Valley State Prison (VSP) has tested the most patients in the last two weeks –– 64% of its population. CA State Prison, Sacramento (SAC) has tested the least during this period, only 7% of its population.
Like PBSP, there was a decrease in confirmed cases, from 16 to 15, reported by SAC on Oct. 6
This week, Folsom State Prison (FSP) only reported ten new cases while resolving 152 cases, appearing to recover from its recent major outbreak.
Avenal State Prison (ASP) reported 76 new cases this week and has resolved 145 cases.

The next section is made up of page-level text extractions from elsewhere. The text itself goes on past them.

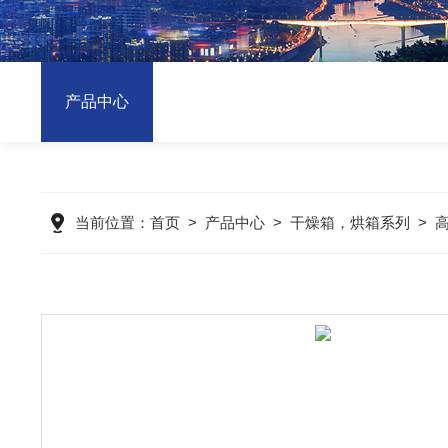
产品中心
当前位置：
首页
>
产品中心
>
干燥箱，烘箱系列
>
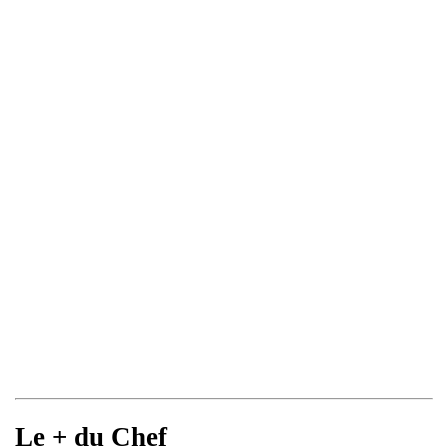
Le + du Chef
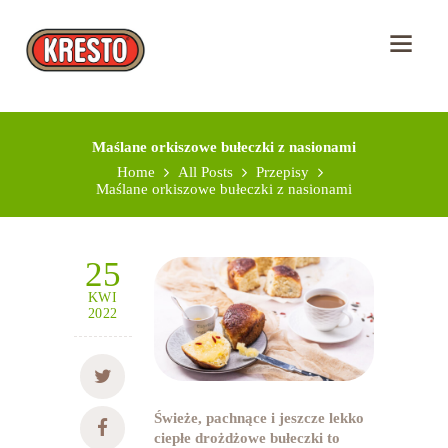
KRESTO SELECT
KRESTO OWOCE
LIOFILIZOWANE
PRZEPISY
Maślane orkiszowe bułeczki z nasionami
KONTAKT
Home
All Posts
Przepisy
Maślane orkiszowe bułeczki z nasionami
25
KWI
2022
Świeże, pachnące i jeszcze lekko
ciepłe drożdżowe bułeczki to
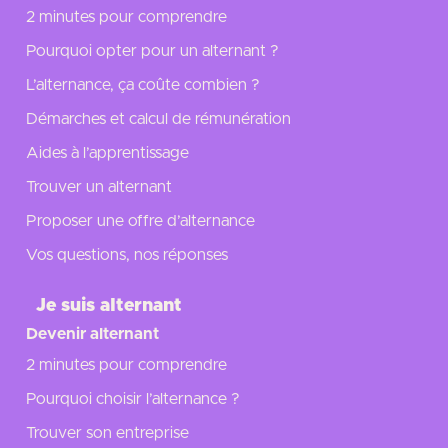
2 minutes pour comprendre
Pourquoi opter pour un alternant ?
L’alternance, ça coûte combien ?
Démarches et calcul de rémunération
Aides à l’apprentissage
Trouver un alternant
Proposer une offre d’alternance
Vos questions, nos réponses
Je suis alternant
Devenir alternant
2 minutes pour comprendre
Pourquoi choisir l’alternance ?
Trouver son entreprise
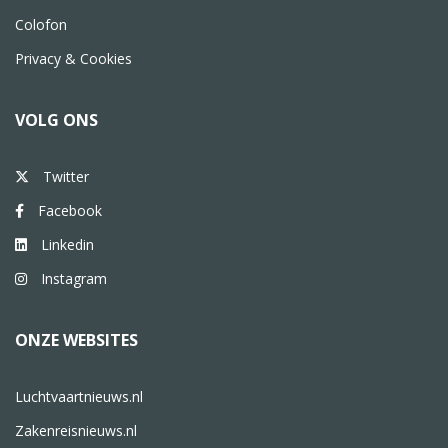
Colofon
Privacy & Cookies
VOLG ONS
Twitter
Facebook
Linkedin
Instagram
ONZE WEBSITES
Luchtvaartnieuws.nl
Zakenreisnieuws.nl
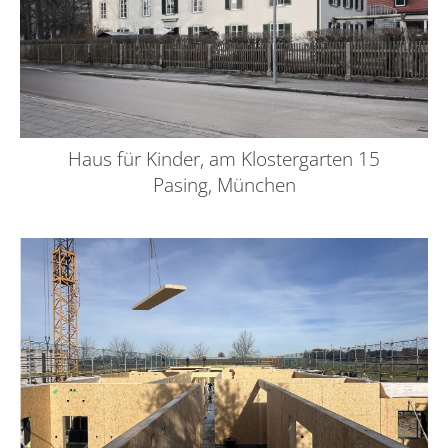
Haus für Kinder, am Klostergarten 15
Pasing, München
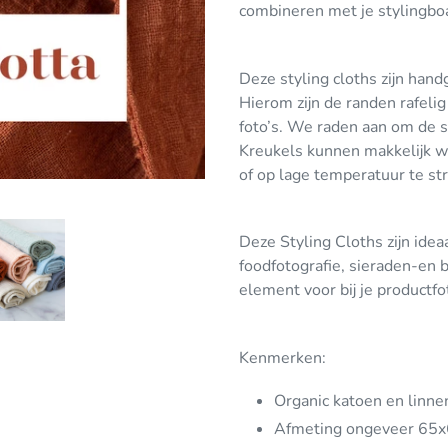
combineren met je stylingbo
Deze styling cloths zijn han
Hierom zijn de randen rafelig
foto’s. We raden aan om de s
Kreukels kunnen makkelijk w
of op lage temperatuur te str
Deze Styling Cloths zijn ide
foodfotografie, sieraden-en b
element voor bij je productfo
Kenmerken:
Organic katoen en linne
Afmeting ongeveer 65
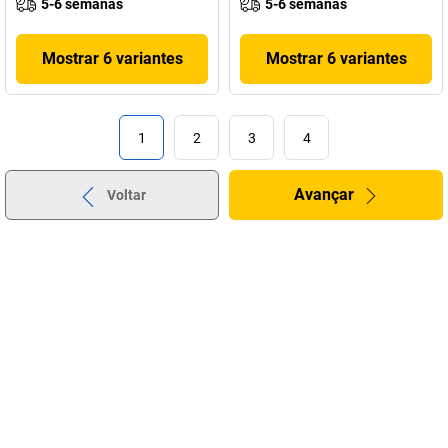
5-6 semanas
5-6 semanas
Mostrar 6 variantes
Mostrar 6 variantes
1
2
3
4
Avançar
Voltar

CDCR says its increasing communications efforts this year with CCHS to both staff and incarcerated persons regarding the importance of receiving an influenza vaccination during the pandemic.
There are currently 97,870 individuals incarcerated in the CDCR facilities – a reduction of 24,539 since the beginning of the prison outbreaks in March 2020.
Effect on the Public
The Deuel Vocational Institution in San Joaquin County is shutting down.

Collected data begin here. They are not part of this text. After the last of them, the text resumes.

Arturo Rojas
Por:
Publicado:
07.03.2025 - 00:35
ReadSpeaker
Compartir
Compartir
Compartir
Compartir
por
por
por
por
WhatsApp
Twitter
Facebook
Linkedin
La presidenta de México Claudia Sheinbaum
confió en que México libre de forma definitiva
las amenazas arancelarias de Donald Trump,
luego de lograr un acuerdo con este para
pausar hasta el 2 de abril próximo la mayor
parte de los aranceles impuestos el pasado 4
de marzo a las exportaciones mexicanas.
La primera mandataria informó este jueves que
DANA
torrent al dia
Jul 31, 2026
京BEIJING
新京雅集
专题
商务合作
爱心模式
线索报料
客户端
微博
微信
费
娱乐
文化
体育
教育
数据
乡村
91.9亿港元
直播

The CDCR has announced that the 67 year-old prison will officially shut down by the end of September 2021. 1,080 workers from the Tracy, Manteca, Lathrop, and Ripon areas will lose their jobs as a result of the decision.
The decision comes as part of California Governor Gavin Newsom’s efforts to reduce the state’s incarcerated population amidst COVID-19 initiated budget cuts. Specifically, the state will save $182 million in annual operating costs, and will also avoid the $800 million that would be required to upkeep the prison and make crucial repairs.
The 1,500 men incarcerated at the DVI will be transferred to other institutions based on their custody status, housing requirements, and rehabilitation needs.
The facility, opened in 1953, was originally designed to house 1,641 individuals. At the peak of its capacity in 2012, the DVI processed 4,000 men— a feat made possible by converting the gym to a massive dormitory comprised of triple-stacked bunk beds. The bunk beds were limited to doubles following a riot, allowing guards to oversee them.
DVI receives individuals who have been placed in the state prison system over 29 counties in Northern California. Individuals are then processed and evaluated over a 90-day period. Evaluations are conducted on a person’s criminal history, interactions, education, life history, and medical and psychological conditions. These individuals are then transferred to an institution deemed appropriate based on the results of their evaluation.
DVI offers a variety of work opportunities for incarcerated individuals, such as enrollment in forestry camps or tasks on the institution’s 1,600-head cattle farm. Individuals are also given the opportunity to earn their General Education Degree or complete basic adult training classes. Classes cover career skills such as auto body repair, building maintenance, and air conditioning installment.
Over the past decade, California laws and ballot measures have resulted in a significant decrease in statewide prison population. At its peak in 2006, the CDCR oversaw 173,000 incarcerated individuals. As August 31, California’s prison population sat at around 97,000 — due largely in part to COVID-19 mitigation efforts that have seen the release of over 10,000 individuals.
A second prison is expected to close its doors in the near future, and speculations have pointed to San Quentin State Prison, which rests atop expensive waterfront property in the San Francisco Bay Area, or the structurally outdated California Rehabilitation Center in Norco.
There have been at least 3,839 cases of COVID-19 reported among prison staff. 10 staff members have died while 2,875 have returned to work.
On Oct. 4, one staff member from Wasco State Prison (WSP) died from complications related to the coronavirus. This is the first staff death in CDCR in two months.
CDCR Comparisons – California and the US
According to the Marshall Project, California prisons rank fourth in the country for the highest number of confirmed cases, following Texas, Florida and Federal prisons. California makes up 10% of total cases among incarcerated people and 5.7% of the total deaths in prison.
Division of Juvenile Justice
As of Oct. 8, there are no active cases of COVID-19 among youth at DJJ facilities. 68 cases have been resolved.